Ghana’s timing could not have been better. Global prices for gold and cocoa, two of the country’s biggest exports, have soared in recent years, bringing in a flood of foreign exchange. In the past, falling prices for these commodities had hammered the cedi, as seen in 2014 when the currency lost 23% of its value in a single year, according to the BBC. Now, the opposite is happening. Ghana’s foreign reserves are growing, thanks to a surge in export earnings, and that is changing the game for the cedi. With deeper pockets, the central bank can now fend off speculative currency pressures more effectively.
The extra breathing room has also opened the door for policies designed to wean the economy off its heavy dependence on imports. For years, Ghana’s trade imbalance, importing far more than it exports, put relentless pressure on the cedi. The Mahama government has rolled out incentives for local industries, particularly in agriculture and manufacturing, to produce more goods domestically.
“Reducing reliance on imports through policies that support local industries can ease pressure on the cedi,” noted a Business & Financial Times brief. It is a slow process, but early signs are promising. Locally produced rice and poultry, for instance, are starting to compete with imported alternatives, a shift that could save millions in foreign exchange.
Not everyone is convinced the cedi’s strength will last. Some have warned that the strategy hinges on Ghana’s gold reserves, which are not infinite. They say the government is simply replicating the programmes of Nigeria’s president, Bola Tinubu, which, they say, is not sustainable unless they have unlimited gold reserves.

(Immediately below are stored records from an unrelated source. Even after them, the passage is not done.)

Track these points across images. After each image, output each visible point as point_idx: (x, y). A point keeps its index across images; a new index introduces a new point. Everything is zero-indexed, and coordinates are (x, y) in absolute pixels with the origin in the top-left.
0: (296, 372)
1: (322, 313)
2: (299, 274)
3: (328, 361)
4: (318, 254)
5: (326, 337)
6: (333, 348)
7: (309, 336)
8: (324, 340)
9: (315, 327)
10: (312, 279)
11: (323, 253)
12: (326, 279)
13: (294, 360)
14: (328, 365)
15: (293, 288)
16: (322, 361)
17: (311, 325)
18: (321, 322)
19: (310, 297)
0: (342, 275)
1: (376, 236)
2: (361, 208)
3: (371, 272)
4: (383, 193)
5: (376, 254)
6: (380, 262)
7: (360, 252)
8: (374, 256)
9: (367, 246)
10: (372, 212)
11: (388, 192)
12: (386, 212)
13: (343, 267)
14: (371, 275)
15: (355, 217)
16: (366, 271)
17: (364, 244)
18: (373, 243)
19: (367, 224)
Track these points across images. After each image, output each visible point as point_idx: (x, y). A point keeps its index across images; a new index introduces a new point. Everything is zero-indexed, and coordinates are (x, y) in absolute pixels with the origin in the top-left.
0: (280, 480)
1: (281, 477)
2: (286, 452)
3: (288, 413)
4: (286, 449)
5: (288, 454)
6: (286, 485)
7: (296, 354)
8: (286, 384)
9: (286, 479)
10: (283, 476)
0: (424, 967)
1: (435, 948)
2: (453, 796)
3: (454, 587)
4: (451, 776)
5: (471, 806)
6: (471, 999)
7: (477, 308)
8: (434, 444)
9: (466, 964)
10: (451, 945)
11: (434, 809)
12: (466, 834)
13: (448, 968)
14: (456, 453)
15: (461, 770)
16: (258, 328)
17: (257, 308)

This concern is valid. Ghana’s economy has always swung between highs and lows, its fate often shackled to the unpredictable swings of global commodity markets. Analysts have sounded the alarm once again, warning that the country is still at the mercy of wild currency shifts and sudden drops in the price of key exports. Another plunge in gold or cocoa prices, or worse, a return to reckless spending, they say, could send the cedi into another tailspin, wiping out the progress made so far.
There’s also the question of structural reforms. Ineffective tax collection and a high cost of servicing debt continue to loom large. The government has made impressive strides, but these issues require long-termfixess.
Ghana has done better than Nigeria, where the naira continues to struggle. Nigeria’s reliance on imports and its failure to diversify away from oil have left the naira vulnerable. Some Nigerians argue that a weaker naira could force the country to produce more locally, but for now, the pain of devaluation is sharp.
Ghana, by contrast, has leveraged its gold and cocoa to chart a different path. By tying the cedi’s value to a tangible asset like gold and enforcing policies that prioritise the local currency, the country has found a formula that is working, at least for now.
The cedi’s turnaround is a rare bright spot in a region often beset by economic challenges. After years of watching their currency decline, Ghanaians are daring to hope just a little that the worst may finally be over. But optimism comes with a heavy dose of realism. Keeping this fragile recovery alive will not be easy. It will take stubborn fiscal discipline, creative policy moves, and a favourable wind from the global markets. For a country that has been knocked down more times than most, Ghana is proving it knows how to get back up.
By doubling down on its natural resources, tightening its fiscal policies, and refusing to let the dollar dominate its economy, the country has given the cedi a fighting chance. Whether this marks a true turning point or just a temporary reprieve remains to be seen. But in Accra’s bustling markets, where the cedi now buys more than it has in years, there is a renewed sense of pride, and hope.